A family of models known as ‘TE’ models have been developed in a series of papers to address the problem of distinguishing true violations from those that might be due to error (Birnbaum, Reference Birnbaum2004, Reference Birnbaum2008, Reference Birnbaum2010, Reference Birnbaum2013, Reference Birnbaum2023a, Reference Birnbaum2023b; Birnbaum et al., Reference Birnbaum, Navarro-Martinez, Ungemach, Stewart and Quispe-Torreblanca2016; Birnbaum and Bahra, Reference Birnbaum and Bahra2012a, Reference Birnbaum and Bahra2012b; Birnbaum and Gutierrez, Reference Birnbaum and Gutierrez2007; Birnbaum and Quispe-Torreblanca, Reference Birnbaum and Quispe-Torreblanca2018; Birnbaum and Schmidt, Reference Birnbaum and Schmidt2008; Birnbaum and Wan, Reference Birnbaum and Wan2020). Research using replicated designs analyzed by TE models concluded that most people satisfy transitivity of preference, but a minority of participants can be found who exhibit systematic deviations from transitivity in specially constructed designs (Birnbaum, Reference Birnbaum2023a; Birnbaum and Bahra, Reference Birnbaum and Bahra2012b; Birnbaum and Diecidue, Reference Birnbaum and Diecidue2015; Birnbaum and Gutierrez, Reference Birnbaum and Gutierrez2007).
○ ○ ○ ○ ○ ○ ○
**Direction**
Continue the passage on TE models and transitivity of preference, starting after its final sentence.

**Supplied data**
○ ○ ○ ○ ○ ○ ○
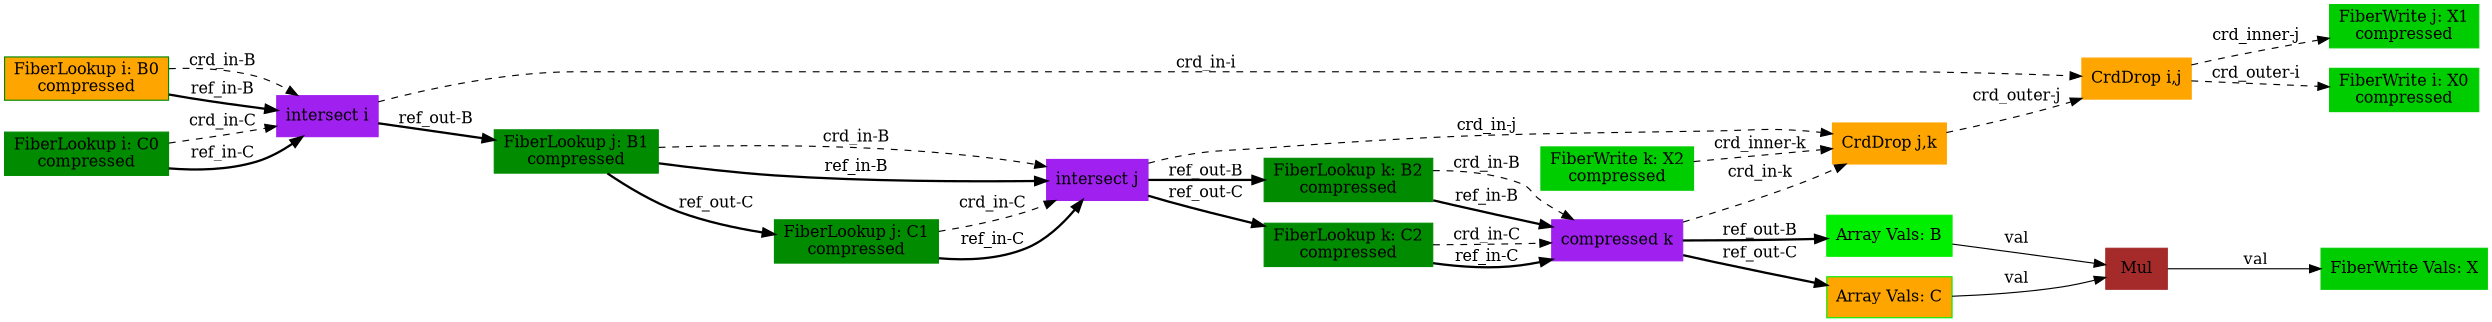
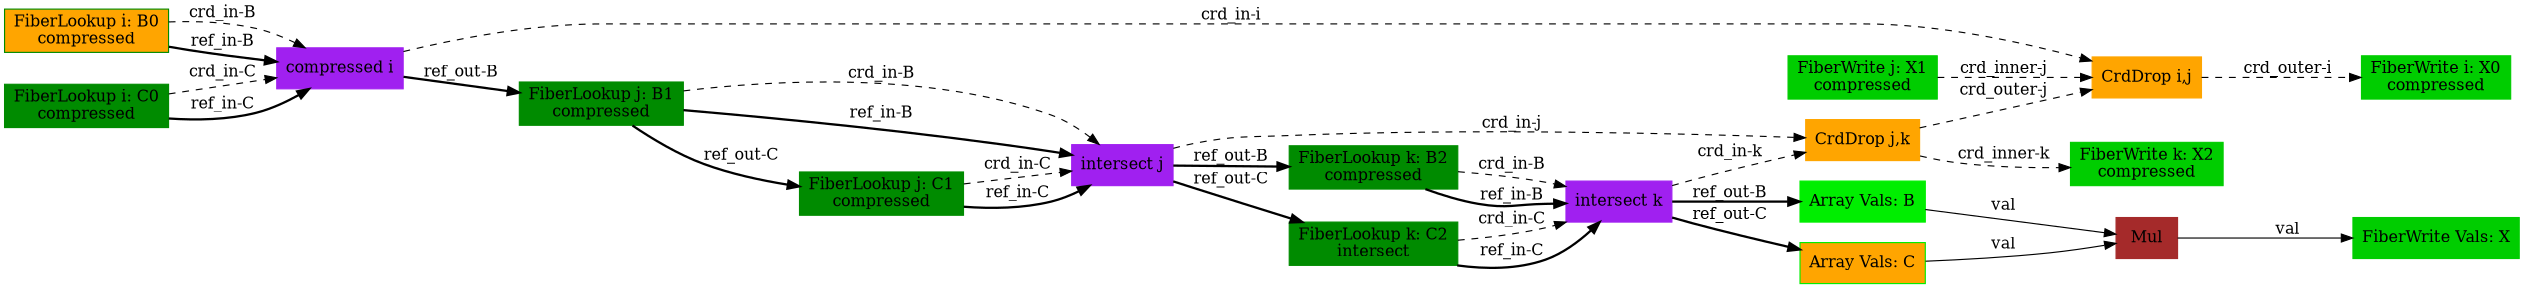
  digraph {
    rankdir=LR
    node [color=green4 shape=box style=filled type=fiberlookup]
    edge [style=dashed type=crd]
    n1 [fillcolor=orange format=compressed index=i label="FiberLookup i: B0\ncompressed" root=true src=true tensor=B]
-   n2 [color=purple index=i label="intersect i" type=intersect]
+   n2 [color=purple index=i label="compressed i" type=intersect]
    n3 [color=orange inner=j label="CrdDrop i,j" outer=i type=crddrop]
    n4 [format=compressed index=j label="FiberLookup j: B1\ncompressed" root=false src=true tensor=B]
    n5 [color=green3 crdsize=B0_dim format=compressed index=i label="FiberWrite i: X0\ncompressed" segsize=2 sink=true tensor=X type=fiberwrite]
    n6 [color=green3 crdsize="B0_dim*B1_dim" format=compressed index=j label="FiberWrite j: X1\ncompressed" segsize="B0_dim+1" sink=true tensor=X type=fiberwrite]
    n7 [format=compressed index=j label="FiberLookup j: C1\ncompressed" root=false src=true tensor=C]
    n8 [color=purple index=j label="intersect j" type=intersect]
    n9 [color=orange inner=k label="CrdDrop j,k" outer=j type=crddrop]
    n10 [format=compressed index=k label="FiberLookup k: B2\ncompressed" root=false src=true tensor=B]
-   n11 [format=compressed index=k label="FiberLookup k: C2\ncompressed" root=false src=true tensor=C]
+   n11 [format=compressed index=k label="FiberLookup k: C2\nintersect" root=false src=true tensor=C]
    n12 [color=green3 crdsize="B0_dim*B1_dim*B2_dim" format=compressed index=k label="FiberWrite k: X2\ncompressed" segsize="B0_dim*B1_dim+1" sink=true tensor=X type=fiberwrite]
-   n13 [color=purple index=k label="compressed k" type=intersect]
+   n13 [color=purple index=k label="intersect k" type=intersect]
    n14 [color=green2 label="Array Vals: B" tensor=B type=arrayvals]
    n15 [color=green2 fillcolor=orange label="Array Vals: C" tensor=C type=arrayvals]
    n16 [color=brown label=Mul type=mul]
    n17 [color=green3 label="FiberWrite Vals: X" sink=true tensor=X type=fiberwrite]
    n18 [format=compressed index=i label="FiberLookup i: C0\ncompressed" root=true src=true tensor=C]
    n1 -> n2 [label="crd_in-B"]
    n1 -> n2 [label="ref_in-B" style=bold type=ref]
    n2 -> n3 [label="crd_in-i"]
    n2 -> n4 [label="ref_out-B" style=bold type=ref]
    n3 -> n5 [label="crd_outer-i"]
-   n3 -> n6 [label="crd_inner-j"]
+   n6 -> n3 [label="crd_inner-j"]
    n4 -> n7 [label="ref_out-C" style=bold type=ref]
    n4 -> n8 [label="crd_in-B"]
    n4 -> n8 [label="ref_in-B" style=bold type=ref]
    n7 -> n8 [label="crd_in-C"]
    n7 -> n8 [label="ref_in-C" style=bold type=ref]
    n8 -> n9 [label="crd_in-j"]
    n8 -> n10 [label="ref_out-B" style=bold type=ref]
    n8 -> n11 [label="ref_out-C" style=bold type=ref]
    n9 -> n3 [label="crd_outer-j"]
-   n12 -> n9 [label="crd_inner-k"]
+   n9 -> n12 [label="crd_inner-k"]
    n10 -> n13 [label="crd_in-B"]
    n10 -> n13 [label="ref_in-B" style=bold type=ref]
    n11 -> n13 [label="crd_in-C"]
    n11 -> n13 [label="ref_in-C" style=bold type=ref]
    n13 -> n9 [label="crd_in-k"]
    n13 -> n14 [label="ref_out-B" style=bold type=ref]
    n13 -> n15 [label="ref_out-C" style=bold type=ref]
    n14 -> n16 [label=val type=val style=""]
    n15 -> n16 [label=val type=val style=""]
    n16 -> n17 [label=val type=val style=""]
    n18 -> n2 [label="crd_in-C"]
    n18 -> n2 [label="ref_in-C" style=bold type=ref]
  }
○ ○ ○ ○ ○ ○ ○
**Reply to the task**
The key idea in TE models is the use of replications to estimate error. When the same person is asked to respond to the same choice problem on 2 occasions in the same brief session, suitably separated by filler trials, it is assumed that true preferences remained the same and any differences in response are due to error. How these assumptions can be used to measure error in order to test dominance is described in the next section.

1.4. A test of dominance

Consider the choice problem displayed in Figure 1. There is an urn containing exactly 33 Red marbles, 33 White marbles, and 33 Blue marbles. A marble will be drawn blindly and randomly from the urn, and its color will determine the participant’s prize depending on which option the participant chose. For example, if the participant chose the First Gamble and a Red marble is drawn, the prize would be $10, but if the participant chose the Second Gamble, the prize for the Red marble would be only $8. First Gamble dominates the Second Gamble because for any color of marble drawn, the prize is at least as high and for 2 colors (Red or White), the prize is higher.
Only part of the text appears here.